▶ _Requirement 1_: Set down the part of the tip shroud text from "Further, while the" to "the same number.", copying it word for word.
▶ _Requirement 2_:
Answer these questions using the tip shroud text, one answer per line:
(a) What two things does tip shroud profile include?
(b) According to testing, by how much has creep life been extended compared to competing tip shroud/fillet designs?
(c) When the coordinate values are scaled up or down, which edges remain unchanged?
▶ _Requirement 3_: Write what comes next in the tip shroud text, starting after its final sentence.

▶ _Selected extract_:
[Start of Attachment]

As should be understood, a significant component of tip shroud design is profile. Tip shroud profile includes the size of the tip shroud—i.e., the extent to which it extends beyond and overhangs the airfoil—as well as the shape of the tip shroud—i.e., the nature of the contoured edges that define the shape of the tip shroud. To be successful, a tip shroud profile must offer size and coverage so to promote sealing functionality, while maintaining an overall mass that can be mechanically supported by a fillet that does not overly compromise aerodynamic performance. Further, tip shroud profiles having even small mass imbalances can result in a significant difference between the stresses within the pressure and suction sides of the fillet region, which can negatively impact the creep life of the blade. The tip shroud profiles represented in Table 1 is precisely configured to offer enough coverage for achieving a high-level of sealing performance, while removing as much tip shroud mass as possible—and finely balancing the remainder—so that the tip shroud can be adequately supported by an aerodynamic fillet for a long creep life. That is, the tip shroud profiles defined herein offer unique performance characteristics, including the removal of material in strategic locations to enhance creep life performance of the supporting fillet, while maintaining adequate coverage for high-level seal performance. Additionally, the tip shroud profiles of the current invention work in tandem with certain fillet designs for effectively balancing pressure side and suction side stresses that can significantly prolong component life. For example, testing has shown that, when coupled with such fillet designs, creep life has been extended up to 5-times compared to the competing tip shroud/fillet designs currently in use.
Further, while the current fillet profile, as described, is proved effective to particular rotor blade designs, it is scaleable to similar usage with other rotor blade sizes. That is, the tip shrouds disclosed in Table I may be scaled up or down geometrically for use in other similar turbine blade designs. Consequently, the coordinate values set forth in Table I may be scaled upwardly or downwardly such that the tip shroud leading and trailing edges and the first and second Z-form edges remain unchanged. For example, a scaled version of the coordinates of Table I would be represented by X and Y coordinate values of Table I multiplied or divided by the same number.
As one of ordinary skill in the art will appreciate, the many varying features and configurations described above in relation to the several exemplary embodiments may be further selectively applied to form the other possible embodiments of the present invention. For the sake of brevity and taking into account the abilities of one of ordinary skill in the art, each of the possible iterations is not provided or discussed in detail, though all combinations and possible embodiments embraced by the several claims below or otherwise are intended to be part of the instant application. In addition, from the above description of several exemplary embodiments of the invention, those skilled in the art will perceive improvements, changes and modifications. Such improvements, changes and modifications within the skill of the art are also intended to be covered by the appended claims. Further, it should be apparent that the foregoing relates only to the described embodiments of the present application and that numerous changes and modifications may be made herein without departing from the spirit and scope of the application as defined by the following claims and the equivalents thereof.

[End of Attachment]

▶ _Data section_:
[Start of Attachment]

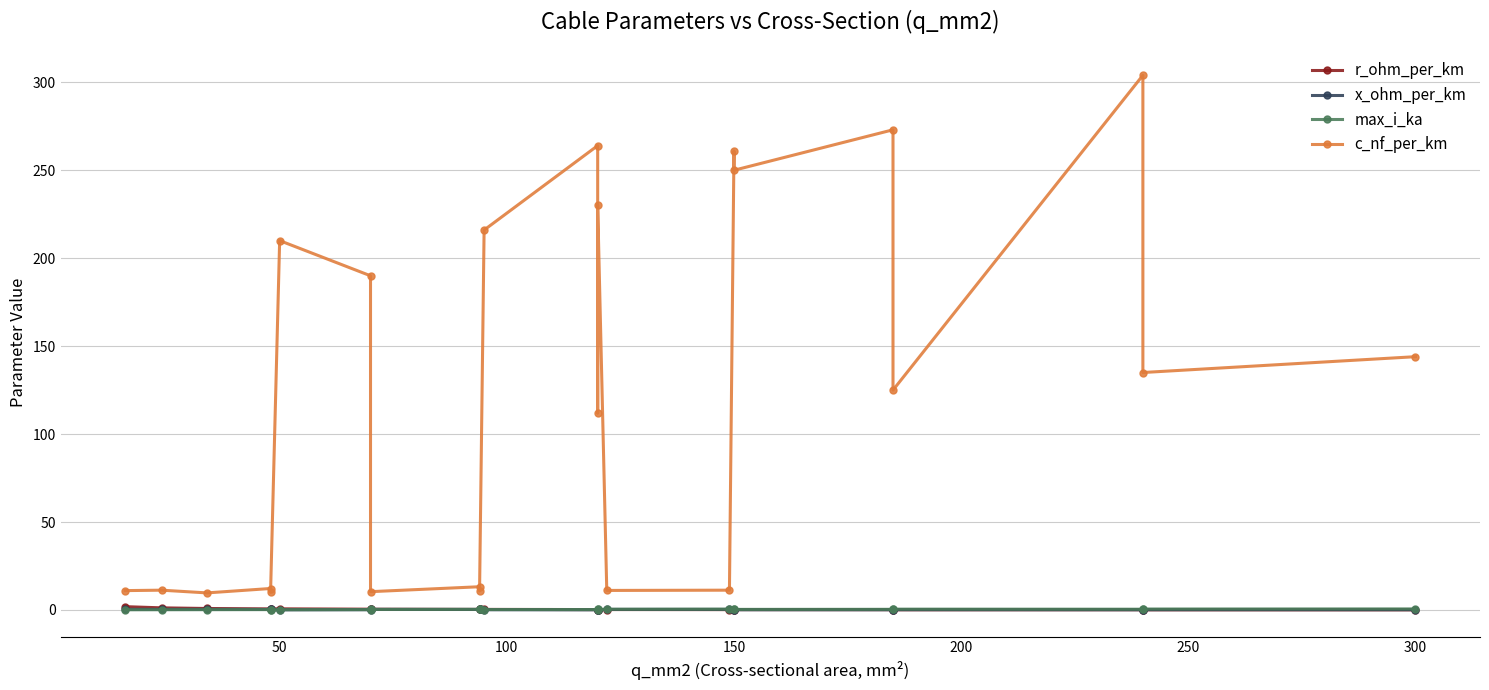

Which series has the largest range (max minus min)?

c_nf_per_km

[End of Attachment]

▶ _Written answer 1_:
Further, while the current fillet profile, as described, is proved effective to particular rotor blade designs, it is scaleable to similar usage with other rotor blade sizes. That is, the tip shrouds disclosed in Table I may be scaled up or down geometrically for use in other similar turbine blade designs. Consequently, the coordinate values set forth in Table I may be scaled upwardly or downwardly such that the tip shroud leading and trailing edges and the first and second Z-form edges remain unchanged. For example, a scaled version of the coordinates of Table I would be represented by X and Y coordinate values of Table I multiplied or divided by the same number.

▶ _Written answer 2_:
(a) The size of the tip shroud and the shape of the tip shroud.
(b) Up to 5 times.
(c) The tip shroud leading and trailing edges and the first and second Z-form edges.

▶ _Written answer 3_:
Claims (19)

That which is claimed:
1. A turbine rotor blade including an airfoil having a tip shroud, the tip shroud having leading and trailing edges, the leading edge having a leading edge profile including first and second scalloped sections substantially in accordance with X and Y coordinate values in a Cartesian coordinate system at points 1-6 and 11-25, respectively, as set forth in Table I, where X and Y are distances in inches from an origin and, when points 1-6 and points 11-25 are connected by smooth, continuing arcs, the points define the first and second scalloped sections, respectively, of the leading edge profile of the tip shroud.
2. The turbine rotor blade according to claim 1, wherein the leading edge profile comprises a connecting section positioned between the first and second scalloped sections substantially in accordance with X and Y coordinate values in the Cartesian coordinate system at points 7-10, as set forth in Table I, where X and Y are distances in inches from the origin and, when points 7-10 are connected by smooth, continuing arcs, the points define the connecting section of the leading edge profile of the tip shroud.
3. The turbine rotor blade according to claim 1, wherein the leading edge profile lies in an envelope within +/−0.080 inches in a direction normal to any location along the leading edge profile.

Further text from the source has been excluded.